Yes.   If the code point space is really that scarce that you'd consider
that a relevant issue, then something needs to be done to increase the
space, as even if an occasional "weird" request were rejected, the
legitimate ones are clearly going to fill it quickly anyway.   For IPv6
options, the option space is not a problem, not now, and at the rate
options are being allocated, not anytime this century.

  | Why then would we bother to delegate that kind of decision to the
  | IESG?  If it's all about documentation, the IANA can do that level of
  | work.

That point was raised in private mail as well.   And no, the IANA no
longer can.   Once, yes, but now IANA isn't given the discretion to make
any value judgements.   I don't think I like that much, but that wasn't
my decision.   If the question were just whether documentation exists,
then IANA could do that, that's a simple yes/no.  That's also approximately
what FCFS allocations require.   But where the question is whether the
documentation is adequate, someone who can make that kind of judgement
is required.

As I said in an earlier message, you'd only ask the IESG to do that
normally if you didn't expect there to be very many requests.  Where
many are expected, having a designated expert is the better choice.
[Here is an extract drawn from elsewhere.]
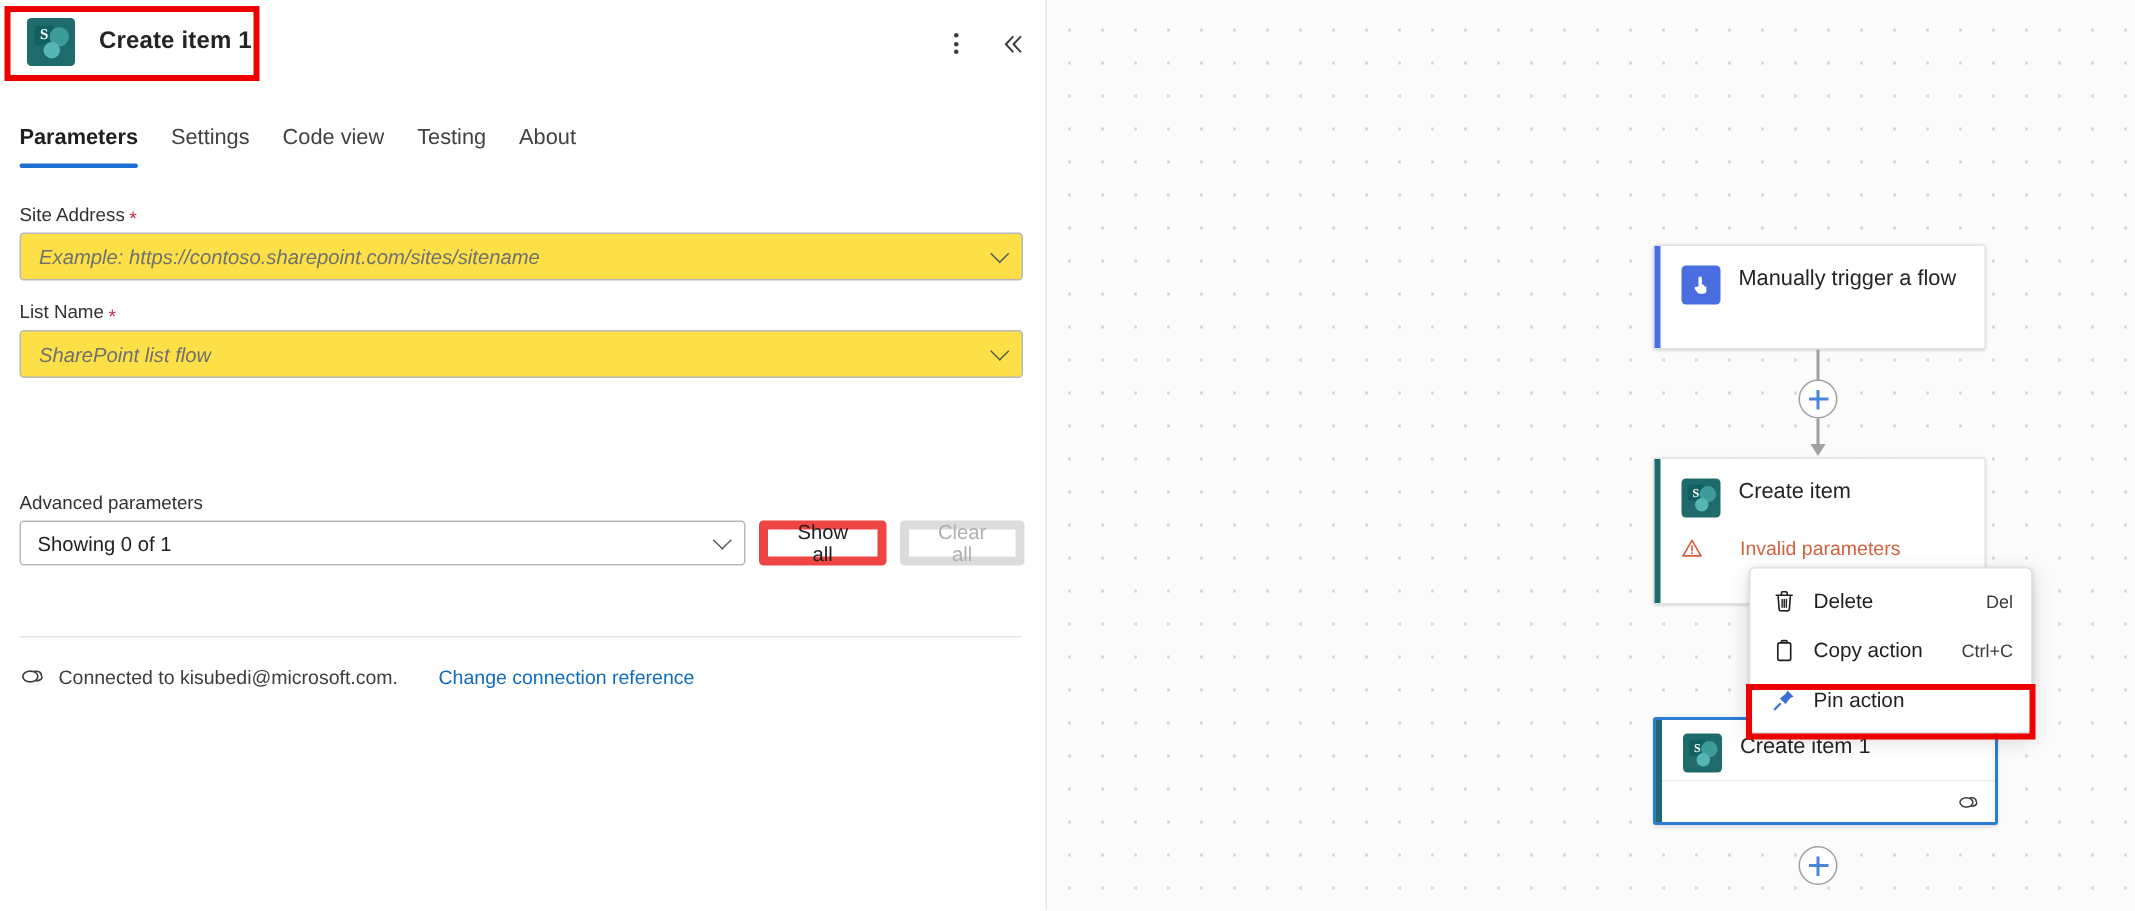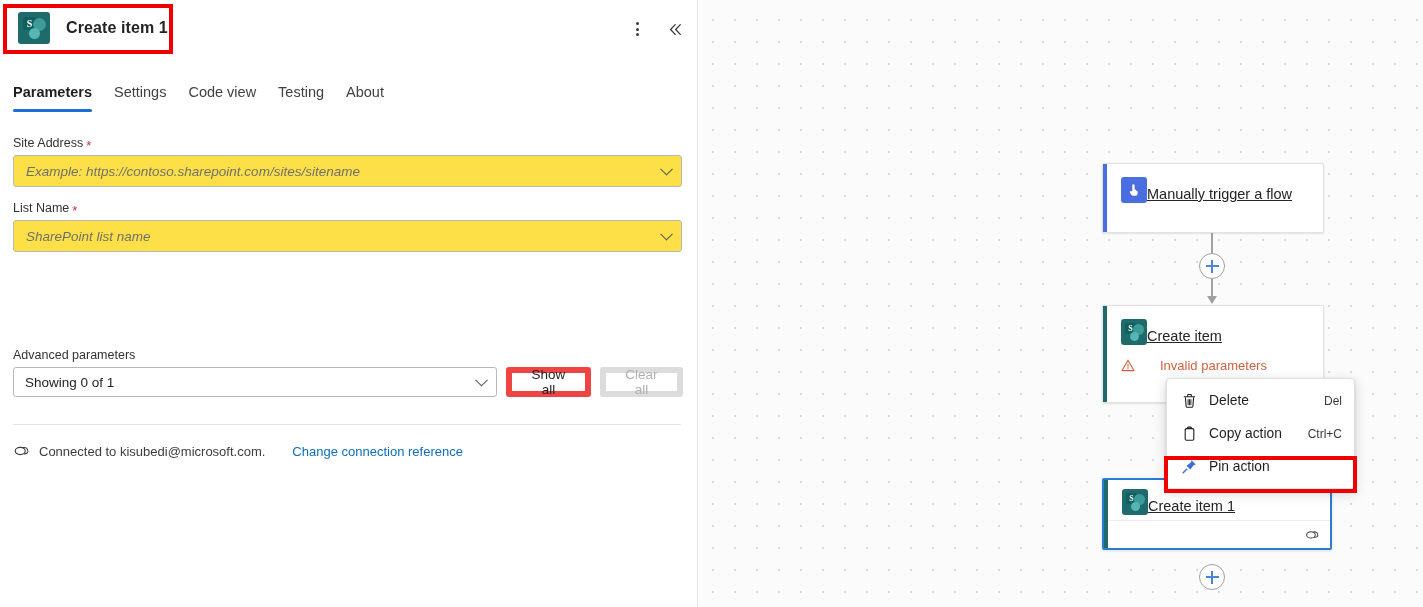"Manually trigger a flow" .node-body { align-items: flex-end -> flex-start; gap: none -> 12px; text-decoration: underline -> none }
  | We go to a lot of trouble via the nomcom process to find people
  | who are technically competent and have the widsom to apply that
  | technical comptence for the Powers of Good.  Why then should we charge
  | them to act like programmable robots?

Not like that, and the competence that should most be required of
IESG members is the ability to manage the process.   That is not
necessarily technical brilliance.   Some of the best IESG members that
we have had I would characterise as technically mediocore.   The ones
who have been technically excellent have also sometimes been the ones
who have obstructed things the most (IMO).